- _Task_
Each line from the one with "of Christ |" through the last line of the records must be output exactly, both ends included.

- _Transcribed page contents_
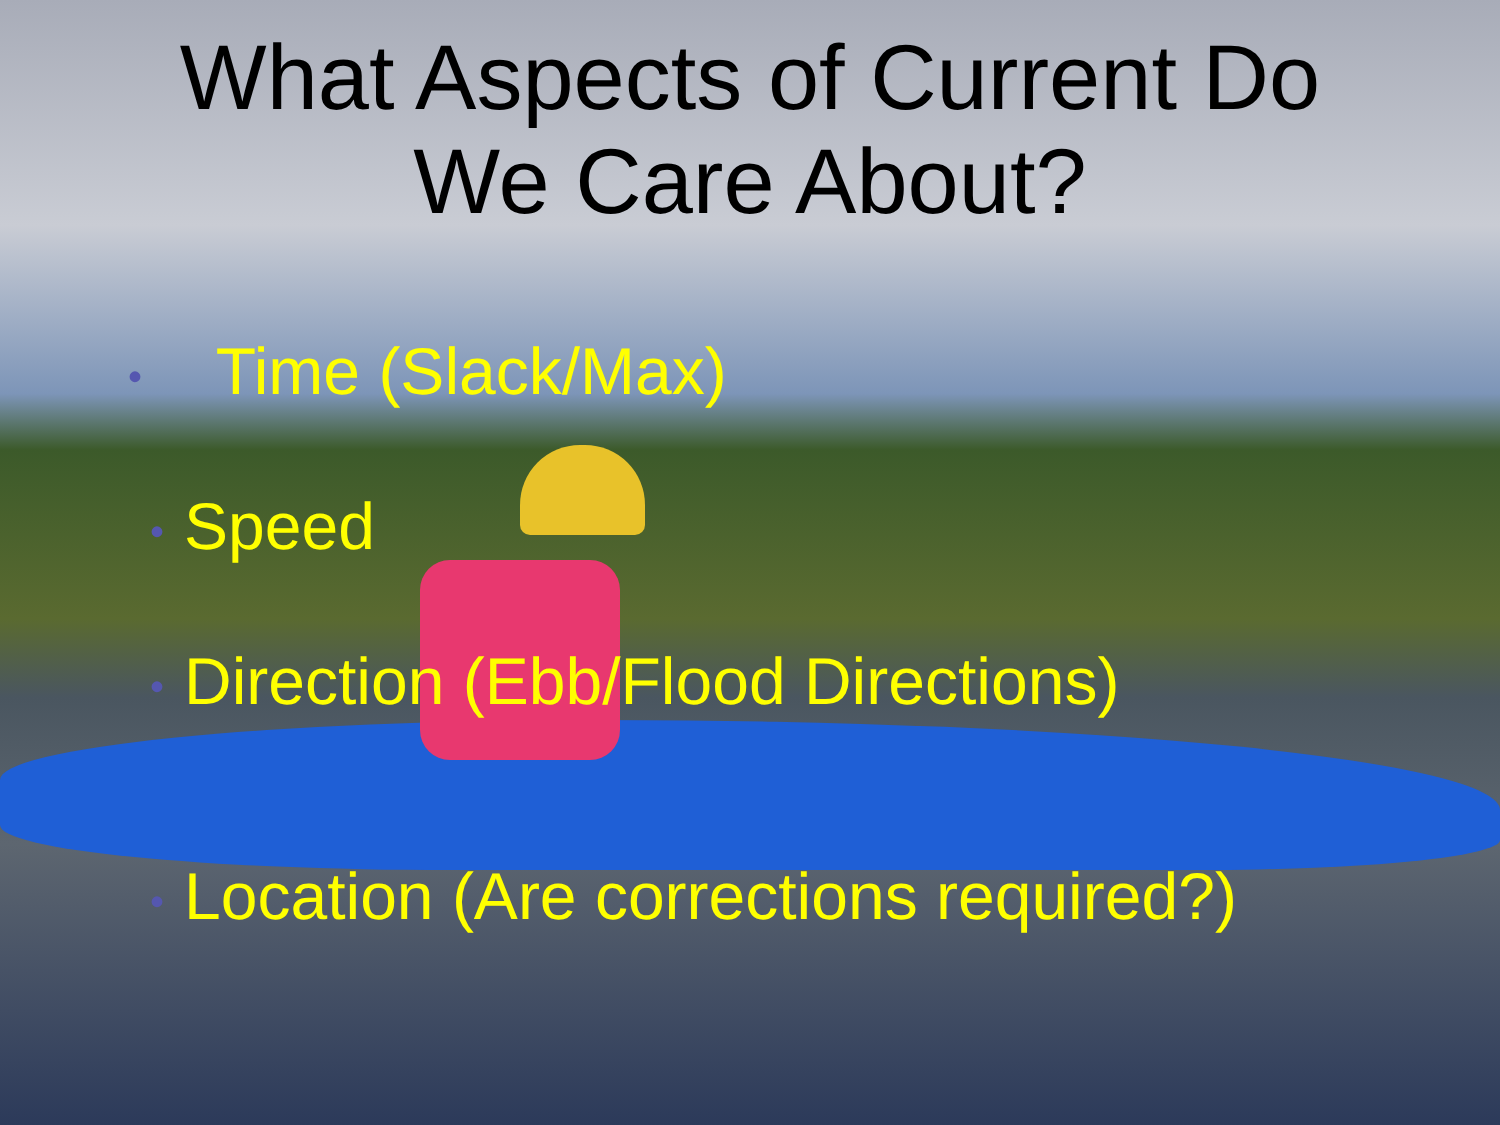What Aspects of Current Do
We Care About?
• Time (Slack/Max)
• Speed
• Direction (Ebb/Flood Directions)
• Location (Are corrections required?)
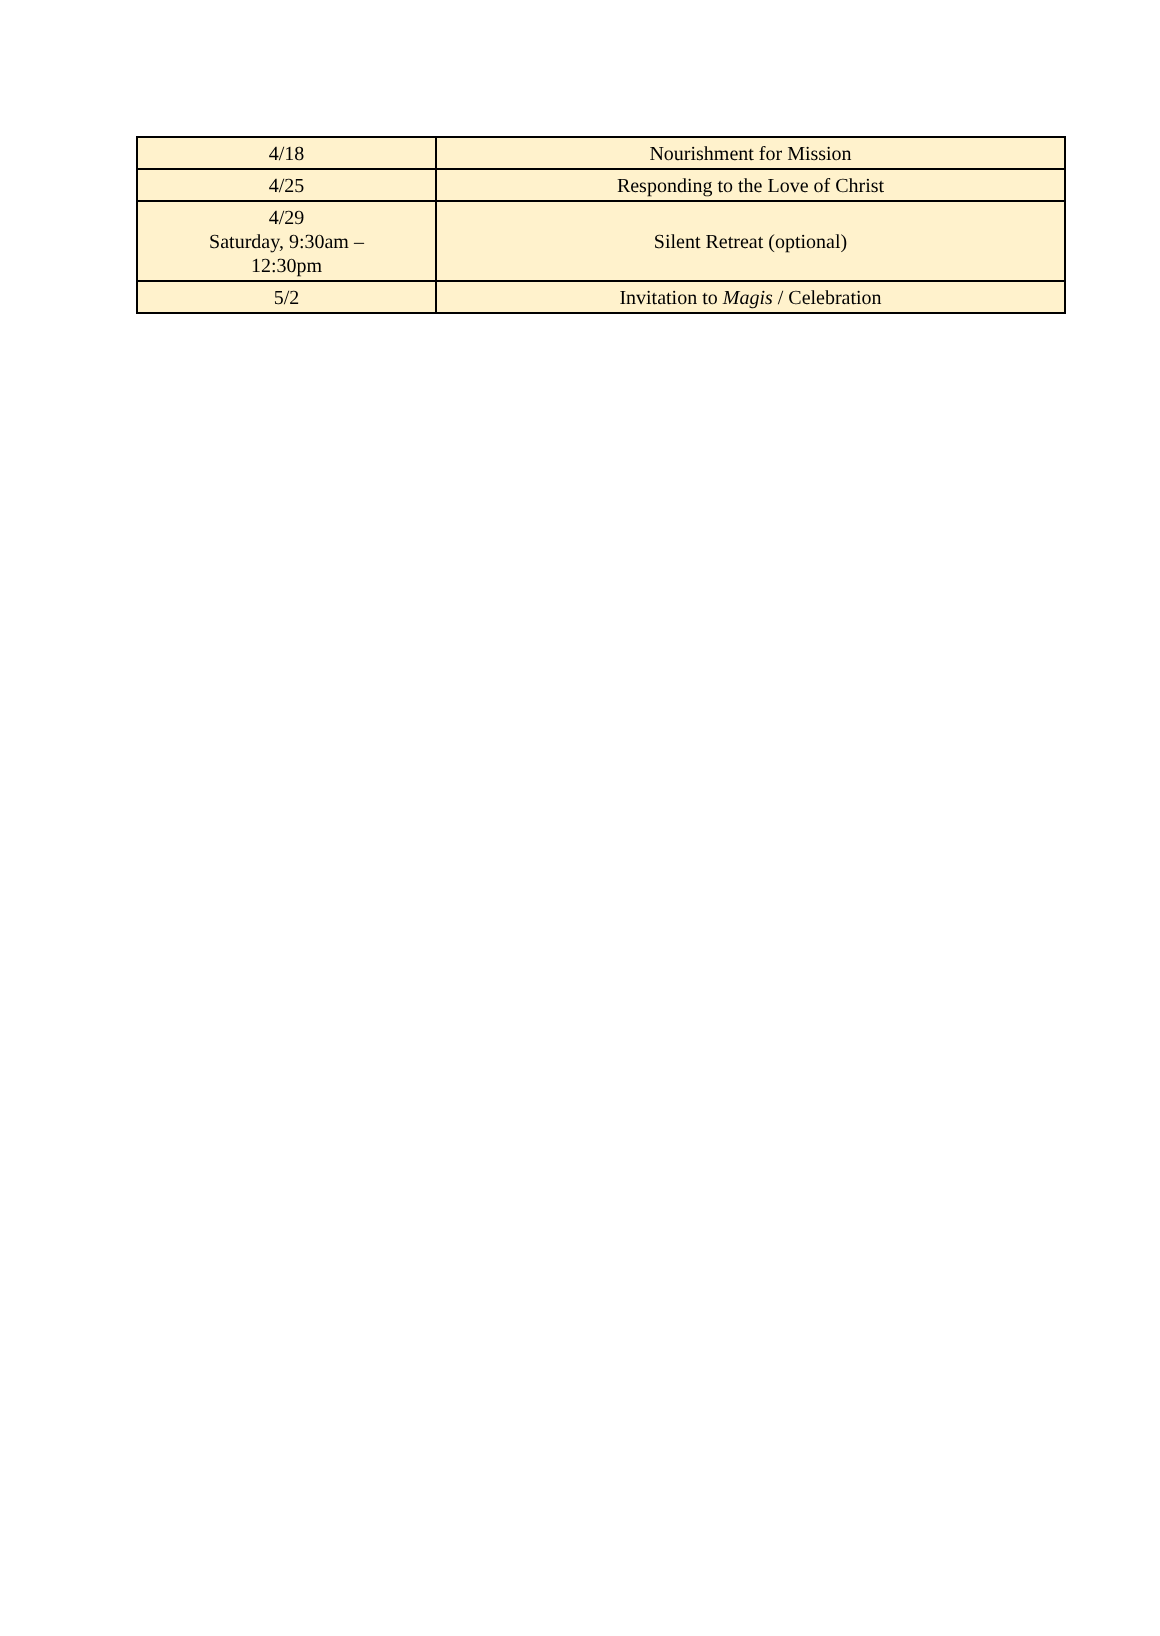| 4/18 | Nourishment for Mission |
| 4/25 | Responding to the Love of Christ |
| 4/29 Saturday, 9:30am – 12:30pm | Silent Retreat (optional) |
| 5/2 | Invitation to Magis / Celebration |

- _Solved problem_
| 4/25 | Responding to the Love of Christ |
| 4/29 Saturday, 9:30am – 12:30pm | Silent Retreat (optional) |
| 5/2 | Invitation to Magis / Celebration |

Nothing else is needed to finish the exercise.